(SUPPLIED PASSAGE):

Just last week, the company published its 2018 full year results revealing revenues of N1 trillion compared to revenue of N887 billion a year earlier. Profit after tax also rose from N81 billion in 2017 t0 N145.6 billion at the end of 2018. The numbers show just how incredibly profitable MTN is as a company and why investors place a high premium to it.

Despite the impressive results released, MTN share price closed flat on Friday at N136.6 down 8.3% from its current highs but still 51.1% up since it got listed on the 16th of May 2019. With the share price spike seemingly tapering out, some investors are wondering why and if this should be a source of concern for those seeking to buy the stock. Of course, no one wants to buy the stock at a price that’s higher than what they could sell it for in future.

Why the share price is “falling”? At its high of N149 MTN was effectively trading at a price-earnings multiple of 21x. This means investors were paying a price that is 21x what MTN is declaring as profits. This was a problem for some investors;

Before we delve into this let’s look at an important metric

  • Investors especially the institutional ones with billions of naira to invest in stocks typically rely on a metric known as Enterprise Value/Ebitda multiple to value stocks.

(MATERIAL SHOWN):
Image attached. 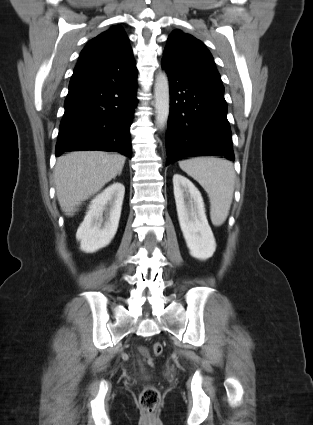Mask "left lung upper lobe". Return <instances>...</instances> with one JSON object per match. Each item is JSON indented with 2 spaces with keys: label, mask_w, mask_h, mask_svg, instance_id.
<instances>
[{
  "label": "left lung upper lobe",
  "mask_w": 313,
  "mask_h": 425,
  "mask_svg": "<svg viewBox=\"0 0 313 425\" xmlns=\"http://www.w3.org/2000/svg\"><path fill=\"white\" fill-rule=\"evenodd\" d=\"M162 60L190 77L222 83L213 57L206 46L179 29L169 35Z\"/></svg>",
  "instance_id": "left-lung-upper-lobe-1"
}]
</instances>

(AIM 1): List every naira amount that appears in the passage about MTN's results and share price.
(AIM 2): Continue the passage about MTN's results and share price from the point where it ends.

(EXERCISE RESPONSE 1): N1 trillion, N887 billion, N81 billion, N145.6 billion, N136.6, N149

(EXERCISE RESPONSE 2):
  • Ebitda is an acronym for Earnings Before Interest, Tax, Depreciation, and Adjustments. It is derived by adding back noncash expenses (expenses that do not require that you pay cash for but accrue for accounting reasons) to profits. You can read more on Ebitda here.
  • Ebita gives you how much cash a company is truly generating as a business and as cash is king, investors prefer to use this metric.
  • The Enterprise Value, on the other hand, is the total market value of a company plus its debt.
  • So, to get the multiple you divide the enterprise value of a company by the Ebita

MTN’s EV/Ebitda multiple consensuses: Most investment research reports we read suggest MTN’s EV/Ebitda multiple should be about 6-7x. This takes MTN’s share price fair price value to between N140 and N150 per share. Investors are therefore saying that anything above this price is overvalued. And since these institutional investors are the biggest buyers they mostly have a say in the direction a price can go.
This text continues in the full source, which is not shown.